[Source data]
=====
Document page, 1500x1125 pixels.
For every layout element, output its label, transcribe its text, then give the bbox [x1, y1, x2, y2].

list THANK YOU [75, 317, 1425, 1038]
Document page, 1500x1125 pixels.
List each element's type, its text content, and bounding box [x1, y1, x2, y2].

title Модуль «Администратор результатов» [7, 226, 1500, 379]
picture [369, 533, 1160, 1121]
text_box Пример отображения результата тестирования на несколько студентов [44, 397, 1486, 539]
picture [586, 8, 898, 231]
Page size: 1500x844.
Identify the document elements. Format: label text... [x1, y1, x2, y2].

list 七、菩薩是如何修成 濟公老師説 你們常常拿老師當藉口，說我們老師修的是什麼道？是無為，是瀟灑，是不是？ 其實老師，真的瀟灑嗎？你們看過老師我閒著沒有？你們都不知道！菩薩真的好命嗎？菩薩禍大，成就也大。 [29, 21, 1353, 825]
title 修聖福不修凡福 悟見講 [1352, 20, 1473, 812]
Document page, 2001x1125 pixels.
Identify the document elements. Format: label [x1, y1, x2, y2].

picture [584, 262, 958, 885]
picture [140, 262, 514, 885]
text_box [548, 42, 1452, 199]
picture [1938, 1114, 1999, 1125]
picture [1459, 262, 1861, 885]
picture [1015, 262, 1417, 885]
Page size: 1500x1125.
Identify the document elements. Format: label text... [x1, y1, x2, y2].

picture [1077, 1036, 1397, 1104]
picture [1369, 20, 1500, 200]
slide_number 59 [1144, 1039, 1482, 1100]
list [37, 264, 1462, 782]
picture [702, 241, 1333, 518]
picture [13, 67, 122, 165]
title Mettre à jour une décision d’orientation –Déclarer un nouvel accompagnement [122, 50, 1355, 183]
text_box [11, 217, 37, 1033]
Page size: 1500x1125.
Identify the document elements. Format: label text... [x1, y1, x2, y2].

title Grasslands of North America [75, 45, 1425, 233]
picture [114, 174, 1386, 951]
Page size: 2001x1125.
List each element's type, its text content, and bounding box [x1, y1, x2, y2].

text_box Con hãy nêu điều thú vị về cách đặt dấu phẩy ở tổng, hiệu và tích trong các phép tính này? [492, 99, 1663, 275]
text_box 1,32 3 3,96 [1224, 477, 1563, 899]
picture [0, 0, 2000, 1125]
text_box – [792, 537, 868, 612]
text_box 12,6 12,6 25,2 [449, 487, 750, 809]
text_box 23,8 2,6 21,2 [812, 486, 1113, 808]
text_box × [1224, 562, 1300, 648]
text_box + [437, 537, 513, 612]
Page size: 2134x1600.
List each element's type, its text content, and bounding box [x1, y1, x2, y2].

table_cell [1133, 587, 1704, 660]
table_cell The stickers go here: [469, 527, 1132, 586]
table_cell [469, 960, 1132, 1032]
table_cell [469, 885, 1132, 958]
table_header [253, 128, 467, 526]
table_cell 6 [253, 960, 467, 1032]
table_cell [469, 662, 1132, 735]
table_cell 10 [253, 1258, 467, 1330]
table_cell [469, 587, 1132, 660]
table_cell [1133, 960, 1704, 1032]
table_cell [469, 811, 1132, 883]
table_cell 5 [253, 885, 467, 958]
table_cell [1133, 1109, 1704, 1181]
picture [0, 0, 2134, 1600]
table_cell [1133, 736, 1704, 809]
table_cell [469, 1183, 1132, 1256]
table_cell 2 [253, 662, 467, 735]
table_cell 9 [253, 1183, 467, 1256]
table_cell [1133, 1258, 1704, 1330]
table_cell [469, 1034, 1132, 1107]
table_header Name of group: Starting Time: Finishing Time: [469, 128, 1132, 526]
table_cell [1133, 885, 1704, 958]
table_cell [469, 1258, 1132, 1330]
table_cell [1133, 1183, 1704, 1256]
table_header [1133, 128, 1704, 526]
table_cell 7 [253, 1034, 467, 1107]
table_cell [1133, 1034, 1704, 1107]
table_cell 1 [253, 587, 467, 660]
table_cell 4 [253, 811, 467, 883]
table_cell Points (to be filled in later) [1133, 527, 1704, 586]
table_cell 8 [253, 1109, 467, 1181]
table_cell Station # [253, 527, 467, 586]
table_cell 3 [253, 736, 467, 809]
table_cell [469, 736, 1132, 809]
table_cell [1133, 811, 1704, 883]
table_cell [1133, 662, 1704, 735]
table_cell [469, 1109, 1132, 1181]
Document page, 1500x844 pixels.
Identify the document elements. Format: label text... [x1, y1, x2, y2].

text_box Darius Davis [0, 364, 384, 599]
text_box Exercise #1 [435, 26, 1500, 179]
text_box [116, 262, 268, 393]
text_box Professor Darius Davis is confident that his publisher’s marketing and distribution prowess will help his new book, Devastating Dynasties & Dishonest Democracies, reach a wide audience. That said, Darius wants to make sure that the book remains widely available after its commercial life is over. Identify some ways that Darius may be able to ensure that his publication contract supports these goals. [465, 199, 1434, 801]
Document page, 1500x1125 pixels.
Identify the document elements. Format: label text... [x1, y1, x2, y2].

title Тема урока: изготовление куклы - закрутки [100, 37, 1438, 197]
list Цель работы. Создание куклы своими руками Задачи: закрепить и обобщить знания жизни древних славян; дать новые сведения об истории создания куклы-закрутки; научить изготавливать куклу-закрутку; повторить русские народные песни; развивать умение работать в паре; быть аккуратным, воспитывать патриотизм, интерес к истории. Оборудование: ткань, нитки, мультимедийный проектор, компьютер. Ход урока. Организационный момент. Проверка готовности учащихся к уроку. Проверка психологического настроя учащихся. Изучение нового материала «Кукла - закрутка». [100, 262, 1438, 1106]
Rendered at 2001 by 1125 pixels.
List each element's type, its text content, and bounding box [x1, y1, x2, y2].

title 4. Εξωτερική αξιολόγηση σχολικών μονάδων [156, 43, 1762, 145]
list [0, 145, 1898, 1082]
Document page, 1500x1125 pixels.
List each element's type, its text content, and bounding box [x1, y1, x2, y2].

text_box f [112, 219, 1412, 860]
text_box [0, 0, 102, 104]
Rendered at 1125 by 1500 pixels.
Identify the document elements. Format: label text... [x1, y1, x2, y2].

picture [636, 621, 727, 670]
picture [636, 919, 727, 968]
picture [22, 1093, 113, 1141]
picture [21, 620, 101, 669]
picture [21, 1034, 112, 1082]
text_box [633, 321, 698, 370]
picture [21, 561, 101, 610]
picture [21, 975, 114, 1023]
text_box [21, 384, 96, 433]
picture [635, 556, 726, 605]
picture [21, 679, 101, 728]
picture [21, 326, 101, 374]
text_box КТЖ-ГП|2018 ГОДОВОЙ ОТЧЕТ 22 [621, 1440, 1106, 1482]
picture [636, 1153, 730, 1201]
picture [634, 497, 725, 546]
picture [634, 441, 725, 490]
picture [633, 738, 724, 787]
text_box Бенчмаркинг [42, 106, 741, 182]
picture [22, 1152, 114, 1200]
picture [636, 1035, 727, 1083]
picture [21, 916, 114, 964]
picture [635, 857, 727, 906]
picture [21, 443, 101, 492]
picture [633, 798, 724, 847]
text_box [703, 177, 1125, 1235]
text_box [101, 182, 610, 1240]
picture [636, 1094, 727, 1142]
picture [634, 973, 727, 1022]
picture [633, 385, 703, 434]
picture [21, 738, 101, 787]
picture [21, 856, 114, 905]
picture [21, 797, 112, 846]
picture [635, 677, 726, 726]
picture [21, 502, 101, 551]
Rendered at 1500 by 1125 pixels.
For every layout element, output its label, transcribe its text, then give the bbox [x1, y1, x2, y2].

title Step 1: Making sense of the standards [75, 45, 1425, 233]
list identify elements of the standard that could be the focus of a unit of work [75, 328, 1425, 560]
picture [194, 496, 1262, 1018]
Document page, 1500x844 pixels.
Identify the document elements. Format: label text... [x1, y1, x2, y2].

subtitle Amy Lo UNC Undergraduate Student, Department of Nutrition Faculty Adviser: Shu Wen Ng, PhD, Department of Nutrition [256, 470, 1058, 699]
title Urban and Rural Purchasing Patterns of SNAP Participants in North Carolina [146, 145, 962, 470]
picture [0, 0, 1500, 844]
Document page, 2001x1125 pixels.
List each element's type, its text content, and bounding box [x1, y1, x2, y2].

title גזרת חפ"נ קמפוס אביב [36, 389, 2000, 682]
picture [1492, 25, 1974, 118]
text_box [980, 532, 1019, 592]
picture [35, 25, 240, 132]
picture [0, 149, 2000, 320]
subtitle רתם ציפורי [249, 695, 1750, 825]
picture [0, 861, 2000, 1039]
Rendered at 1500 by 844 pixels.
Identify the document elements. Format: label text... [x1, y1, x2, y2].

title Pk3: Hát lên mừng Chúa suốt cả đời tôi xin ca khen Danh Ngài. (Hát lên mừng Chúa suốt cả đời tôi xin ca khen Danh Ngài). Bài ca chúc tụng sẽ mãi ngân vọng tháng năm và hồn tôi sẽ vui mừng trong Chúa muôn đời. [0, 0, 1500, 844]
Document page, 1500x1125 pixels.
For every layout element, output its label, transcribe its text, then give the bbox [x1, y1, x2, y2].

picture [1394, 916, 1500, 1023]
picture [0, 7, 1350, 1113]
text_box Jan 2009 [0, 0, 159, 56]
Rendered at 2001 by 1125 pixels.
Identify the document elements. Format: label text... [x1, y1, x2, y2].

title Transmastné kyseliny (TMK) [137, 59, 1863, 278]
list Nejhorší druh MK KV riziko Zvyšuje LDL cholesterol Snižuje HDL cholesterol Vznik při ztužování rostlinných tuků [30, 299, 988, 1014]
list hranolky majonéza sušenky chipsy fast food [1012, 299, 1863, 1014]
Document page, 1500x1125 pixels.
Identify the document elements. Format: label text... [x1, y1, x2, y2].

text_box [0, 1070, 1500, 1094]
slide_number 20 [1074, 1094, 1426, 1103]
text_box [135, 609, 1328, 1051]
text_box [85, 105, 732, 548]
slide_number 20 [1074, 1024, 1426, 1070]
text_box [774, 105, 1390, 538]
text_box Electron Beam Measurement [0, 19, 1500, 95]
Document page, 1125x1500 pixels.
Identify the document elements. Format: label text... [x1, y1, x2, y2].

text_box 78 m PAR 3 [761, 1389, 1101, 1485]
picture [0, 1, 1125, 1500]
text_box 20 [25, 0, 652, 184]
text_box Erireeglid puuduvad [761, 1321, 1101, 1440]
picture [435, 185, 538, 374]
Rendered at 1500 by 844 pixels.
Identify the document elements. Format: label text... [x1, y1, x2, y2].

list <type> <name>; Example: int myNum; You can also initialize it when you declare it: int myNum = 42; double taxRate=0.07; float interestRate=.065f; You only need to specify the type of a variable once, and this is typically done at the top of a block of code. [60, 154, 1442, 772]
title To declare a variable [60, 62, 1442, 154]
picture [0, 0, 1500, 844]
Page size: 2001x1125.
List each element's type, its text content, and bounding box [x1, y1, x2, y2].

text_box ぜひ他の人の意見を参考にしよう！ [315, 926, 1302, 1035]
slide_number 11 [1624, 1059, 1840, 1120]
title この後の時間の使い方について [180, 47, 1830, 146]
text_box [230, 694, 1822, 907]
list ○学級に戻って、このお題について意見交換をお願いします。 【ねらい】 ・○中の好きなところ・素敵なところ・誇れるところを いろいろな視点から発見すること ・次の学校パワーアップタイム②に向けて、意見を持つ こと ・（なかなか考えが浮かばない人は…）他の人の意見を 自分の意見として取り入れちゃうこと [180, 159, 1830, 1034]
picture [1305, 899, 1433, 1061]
=====
Give again, exactly as written, the lines running from the first line of the data above through the line that contains "Page size: 2134x1600.".

Document page, 1500x1125 pixels.
For every layout element, output its label, transcribe its text, then give the bbox [x1, y1, x2, y2].

list THANK YOU [75, 317, 1425, 1038]
Document page, 1500x1125 pixels.
List each element's type, its text content, and bounding box [x1, y1, x2, y2].

title Модуль «Администратор результатов» [7, 226, 1500, 379]
picture [369, 533, 1160, 1121]
text_box Пример отображения результата тестирования на несколько студентов [44, 397, 1486, 539]
picture [586, 8, 898, 231]
Page size: 1500x844.
Identify the document elements. Format: label text... [x1, y1, x2, y2].

list 七、菩薩是如何修成 濟公老師説 你們常常拿老師當藉口，說我們老師修的是什麼道？是無為，是瀟灑，是不是？ 其實老師，真的瀟灑嗎？你們看過老師我閒著沒有？你們都不知道！菩薩真的好命嗎？菩薩禍大，成就也大。 [29, 21, 1353, 825]
title 修聖福不修凡福 悟見講 [1352, 20, 1473, 812]
Document page, 2001x1125 pixels.
Identify the document elements. Format: label [x1, y1, x2, y2].

picture [584, 262, 958, 885]
picture [140, 262, 514, 885]
text_box [548, 42, 1452, 199]
picture [1938, 1114, 1999, 1125]
picture [1459, 262, 1861, 885]
picture [1015, 262, 1417, 885]
Page size: 1500x1125.
Identify the document elements. Format: label text... [x1, y1, x2, y2].

picture [1077, 1036, 1397, 1104]
picture [1369, 20, 1500, 200]
slide_number 59 [1144, 1039, 1482, 1100]
list [37, 264, 1462, 782]
picture [702, 241, 1333, 518]
picture [13, 67, 122, 165]
title Mettre à jour une décision d’orientation –Déclarer un nouvel accompagnement [122, 50, 1355, 183]
text_box [11, 217, 37, 1033]
Page size: 1500x1125.
Identify the document elements. Format: label text... [x1, y1, x2, y2].

title Grasslands of North America [75, 45, 1425, 233]
picture [114, 174, 1386, 951]
Page size: 2001x1125.
List each element's type, its text content, and bounding box [x1, y1, x2, y2].

text_box Con hãy nêu điều thú vị về cách đặt dấu phẩy ở tổng, hiệu và tích trong các phép tính này? [492, 99, 1663, 275]
text_box 1,32 3 3,96 [1224, 477, 1563, 899]
picture [0, 0, 2000, 1125]
text_box – [792, 537, 868, 612]
text_box 12,6 12,6 25,2 [449, 487, 750, 809]
text_box 23,8 2,6 21,2 [812, 486, 1113, 808]
text_box × [1224, 562, 1300, 648]
text_box + [437, 537, 513, 612]
Page size: 2134x1600.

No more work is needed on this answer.